Effect of AM9D on the rate of tumor growth, final mean tumor volume, and metalloproteinase (MMP)-9 expression. (A) AM9D-treated tumors (■) grew at a slower rate than either untreated tumors (no injections) (▼), or tumors treated with control DNAzyme (▲); at the study endpoint, age 12 weeks, P <0.05. (B) Weekly intratumoral treatment of transgenic mice with 10 µg (n = 9 tumors) or 25 µg AM9D (n = 21 tumors) per tumor reduced mean tumor burden by 39.5% or 50.1%, respectively, when compared to tumors treated with control DNAzyme (n = 24 tumors) (P <0.01 ANOVA). (C) Mammary tumors treated with either 25 µg AM9D or control DNAzyme were stained with an MMP-9 antibody. (a) Mammary tumors treated with 25 µg control DNAzyme for 4 weeks showed increased MMP-9 staining (arrows) compared to (b) mammary tumors treated with AM9D for 4 weeks.

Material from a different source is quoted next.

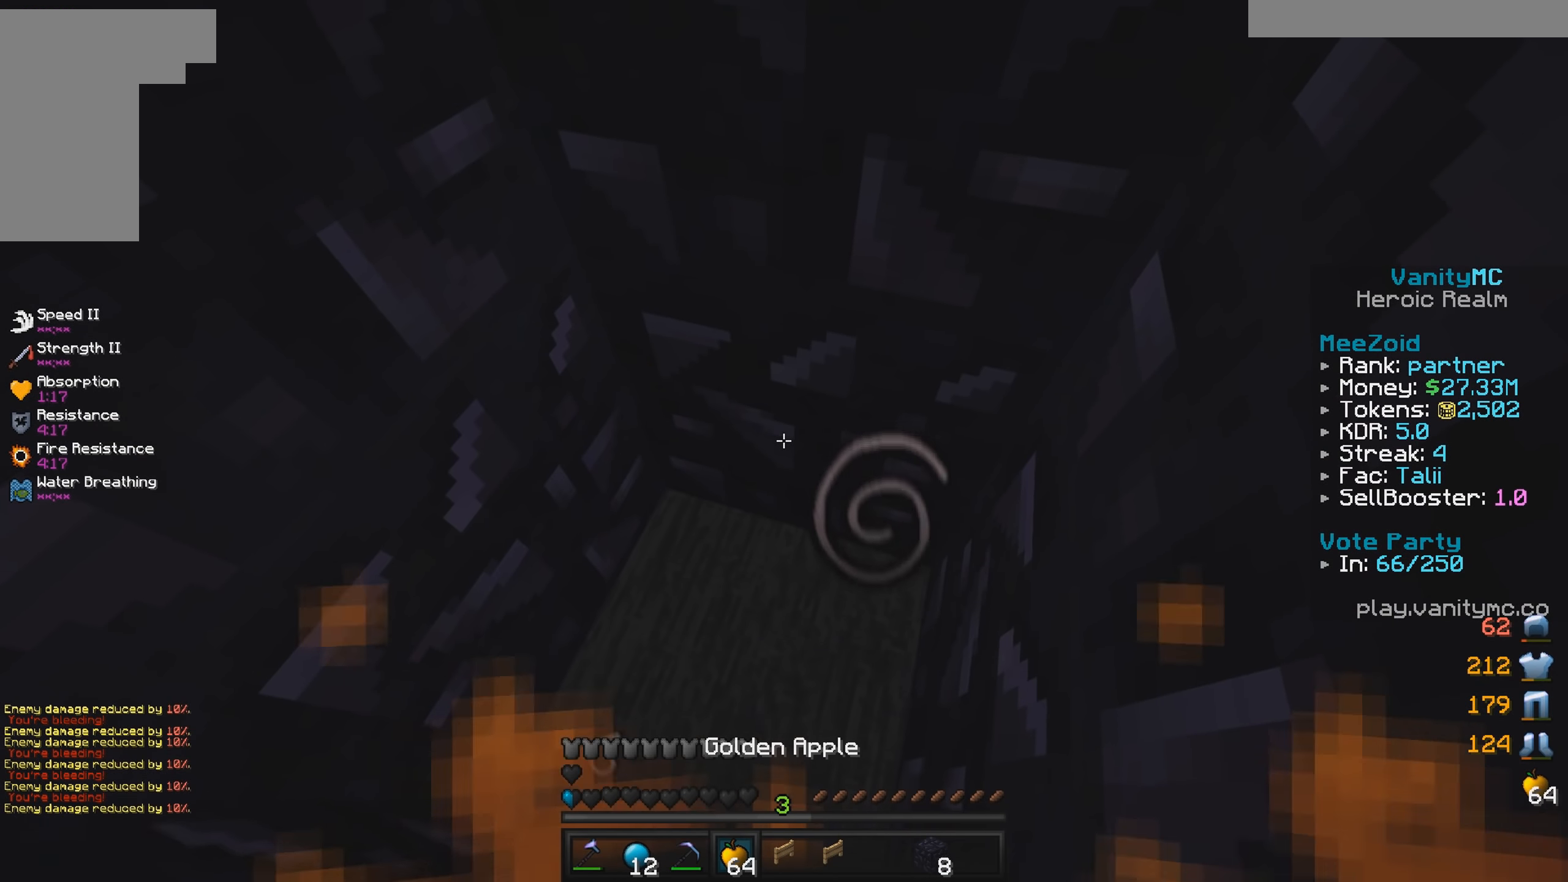
{"dt_ms": 500, "keys": [], "mouse": ["right"], "events": []}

Images are shown at 200× magnification; scale bar is equivalent to 100 µm. (D) Mmp9 mRNA expression levels in control DNAzyme- or AM9D-treated tumors. Total RNA was isolated and pooled from optical cutting temperature (OCT) compound-embedded tumor sections scraped from glass slides of individual control DNAzyme- or AM9D-treated tumors. Mmp9 and Bact (ß-actin) mRNA were amplified by RT-PCR and the PCR products were subjected to agarose gel and visualized by ethidium bromide staining. Lane 1, AM9D; lane 2, control DNAzyme.